[[ Given data open ]]
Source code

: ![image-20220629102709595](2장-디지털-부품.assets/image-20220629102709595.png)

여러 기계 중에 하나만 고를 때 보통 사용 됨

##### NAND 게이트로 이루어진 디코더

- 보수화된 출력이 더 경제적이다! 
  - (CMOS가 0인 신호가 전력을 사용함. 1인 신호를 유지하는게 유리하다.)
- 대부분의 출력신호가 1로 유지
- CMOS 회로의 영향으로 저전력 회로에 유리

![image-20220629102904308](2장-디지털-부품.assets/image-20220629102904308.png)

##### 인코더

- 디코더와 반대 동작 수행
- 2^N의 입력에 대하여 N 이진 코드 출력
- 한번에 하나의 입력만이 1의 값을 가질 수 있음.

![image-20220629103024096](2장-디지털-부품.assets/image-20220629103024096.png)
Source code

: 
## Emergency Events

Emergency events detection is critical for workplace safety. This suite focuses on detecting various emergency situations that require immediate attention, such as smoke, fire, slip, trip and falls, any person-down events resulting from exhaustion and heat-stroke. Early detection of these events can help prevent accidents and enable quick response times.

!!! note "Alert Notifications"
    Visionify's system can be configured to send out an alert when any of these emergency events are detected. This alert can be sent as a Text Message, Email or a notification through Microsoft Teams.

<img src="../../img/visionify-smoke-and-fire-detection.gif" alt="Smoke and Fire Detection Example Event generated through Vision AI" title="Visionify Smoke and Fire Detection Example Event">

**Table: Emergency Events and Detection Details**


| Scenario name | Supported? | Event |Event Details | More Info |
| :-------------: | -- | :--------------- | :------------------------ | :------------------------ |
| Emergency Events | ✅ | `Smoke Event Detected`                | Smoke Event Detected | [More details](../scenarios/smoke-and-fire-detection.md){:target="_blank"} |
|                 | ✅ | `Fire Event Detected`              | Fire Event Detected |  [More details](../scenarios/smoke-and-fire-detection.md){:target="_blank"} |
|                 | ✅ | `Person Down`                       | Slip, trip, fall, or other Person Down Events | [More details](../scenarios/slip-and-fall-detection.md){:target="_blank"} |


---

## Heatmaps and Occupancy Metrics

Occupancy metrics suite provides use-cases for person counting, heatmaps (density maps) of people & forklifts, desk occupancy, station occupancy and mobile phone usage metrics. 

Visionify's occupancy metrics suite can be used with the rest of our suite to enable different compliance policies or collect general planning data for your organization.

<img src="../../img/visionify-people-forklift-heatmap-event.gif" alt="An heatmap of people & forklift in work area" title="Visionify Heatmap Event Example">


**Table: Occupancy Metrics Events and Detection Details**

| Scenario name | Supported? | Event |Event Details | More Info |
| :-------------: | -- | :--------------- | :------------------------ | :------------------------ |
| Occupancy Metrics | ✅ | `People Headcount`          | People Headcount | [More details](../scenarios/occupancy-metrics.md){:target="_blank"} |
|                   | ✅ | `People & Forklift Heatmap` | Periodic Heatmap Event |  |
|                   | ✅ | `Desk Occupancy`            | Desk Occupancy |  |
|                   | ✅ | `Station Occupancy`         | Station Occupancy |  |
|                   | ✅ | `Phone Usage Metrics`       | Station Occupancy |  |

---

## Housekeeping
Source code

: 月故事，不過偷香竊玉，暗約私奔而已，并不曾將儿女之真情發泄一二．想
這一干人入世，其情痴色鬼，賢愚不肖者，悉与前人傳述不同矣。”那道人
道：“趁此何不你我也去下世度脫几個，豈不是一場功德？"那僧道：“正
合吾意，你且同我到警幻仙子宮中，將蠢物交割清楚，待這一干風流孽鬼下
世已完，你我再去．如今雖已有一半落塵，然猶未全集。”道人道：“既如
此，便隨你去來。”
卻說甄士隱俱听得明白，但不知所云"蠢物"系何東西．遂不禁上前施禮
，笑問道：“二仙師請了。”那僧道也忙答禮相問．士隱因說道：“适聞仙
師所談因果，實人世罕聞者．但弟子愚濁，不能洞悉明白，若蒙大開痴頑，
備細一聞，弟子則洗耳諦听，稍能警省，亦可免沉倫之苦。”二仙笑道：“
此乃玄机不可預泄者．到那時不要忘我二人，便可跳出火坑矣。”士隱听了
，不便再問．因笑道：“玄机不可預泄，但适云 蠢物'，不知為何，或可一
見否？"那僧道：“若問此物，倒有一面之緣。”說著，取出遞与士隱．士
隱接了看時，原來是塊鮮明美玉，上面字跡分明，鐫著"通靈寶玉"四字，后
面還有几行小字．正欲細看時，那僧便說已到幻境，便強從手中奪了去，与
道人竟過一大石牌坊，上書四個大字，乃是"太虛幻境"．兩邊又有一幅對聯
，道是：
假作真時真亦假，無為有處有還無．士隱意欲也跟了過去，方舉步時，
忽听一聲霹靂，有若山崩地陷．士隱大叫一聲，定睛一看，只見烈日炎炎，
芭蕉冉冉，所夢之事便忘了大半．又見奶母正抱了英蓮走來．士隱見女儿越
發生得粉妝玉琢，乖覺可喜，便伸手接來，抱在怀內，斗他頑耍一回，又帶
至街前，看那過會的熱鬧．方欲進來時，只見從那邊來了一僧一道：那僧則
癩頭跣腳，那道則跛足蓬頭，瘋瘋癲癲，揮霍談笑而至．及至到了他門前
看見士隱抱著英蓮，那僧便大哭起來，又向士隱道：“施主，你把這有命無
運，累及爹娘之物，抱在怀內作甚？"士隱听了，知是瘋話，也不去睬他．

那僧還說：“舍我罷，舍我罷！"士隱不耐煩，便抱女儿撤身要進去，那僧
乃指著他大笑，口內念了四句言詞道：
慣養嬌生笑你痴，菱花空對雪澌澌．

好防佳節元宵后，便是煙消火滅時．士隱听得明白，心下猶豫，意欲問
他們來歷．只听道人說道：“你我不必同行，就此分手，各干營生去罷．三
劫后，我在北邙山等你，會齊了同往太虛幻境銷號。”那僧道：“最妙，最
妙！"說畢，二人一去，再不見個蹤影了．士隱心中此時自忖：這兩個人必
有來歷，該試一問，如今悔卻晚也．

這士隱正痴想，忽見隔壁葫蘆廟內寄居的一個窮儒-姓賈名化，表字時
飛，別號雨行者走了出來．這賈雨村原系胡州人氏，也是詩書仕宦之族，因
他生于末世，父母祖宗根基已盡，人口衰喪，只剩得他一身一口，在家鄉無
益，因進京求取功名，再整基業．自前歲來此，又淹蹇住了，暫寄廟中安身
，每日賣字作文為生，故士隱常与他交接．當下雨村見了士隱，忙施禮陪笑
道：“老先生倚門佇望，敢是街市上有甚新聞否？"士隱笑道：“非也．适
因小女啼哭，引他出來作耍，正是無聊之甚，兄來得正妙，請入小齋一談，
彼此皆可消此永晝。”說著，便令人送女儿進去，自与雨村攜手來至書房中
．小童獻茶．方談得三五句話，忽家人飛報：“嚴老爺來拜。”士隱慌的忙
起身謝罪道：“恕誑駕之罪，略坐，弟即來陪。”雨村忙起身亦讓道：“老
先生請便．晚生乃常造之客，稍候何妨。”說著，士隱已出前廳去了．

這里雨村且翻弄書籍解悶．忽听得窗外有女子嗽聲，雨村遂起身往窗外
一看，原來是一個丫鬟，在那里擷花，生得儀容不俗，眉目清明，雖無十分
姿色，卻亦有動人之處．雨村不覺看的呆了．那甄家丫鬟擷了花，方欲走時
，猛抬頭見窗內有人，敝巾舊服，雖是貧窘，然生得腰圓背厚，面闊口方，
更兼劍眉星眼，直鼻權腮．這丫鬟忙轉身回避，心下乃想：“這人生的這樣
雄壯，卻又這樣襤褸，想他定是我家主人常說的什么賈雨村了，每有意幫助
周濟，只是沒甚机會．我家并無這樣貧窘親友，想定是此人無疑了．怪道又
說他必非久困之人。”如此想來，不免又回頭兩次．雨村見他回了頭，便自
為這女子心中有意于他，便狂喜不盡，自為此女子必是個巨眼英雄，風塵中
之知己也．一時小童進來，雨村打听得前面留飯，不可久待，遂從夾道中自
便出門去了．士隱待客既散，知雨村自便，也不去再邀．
[[ Given data closed ]]
Tell how many lines of the data above include the string "smoke", with no other text in the answer.

4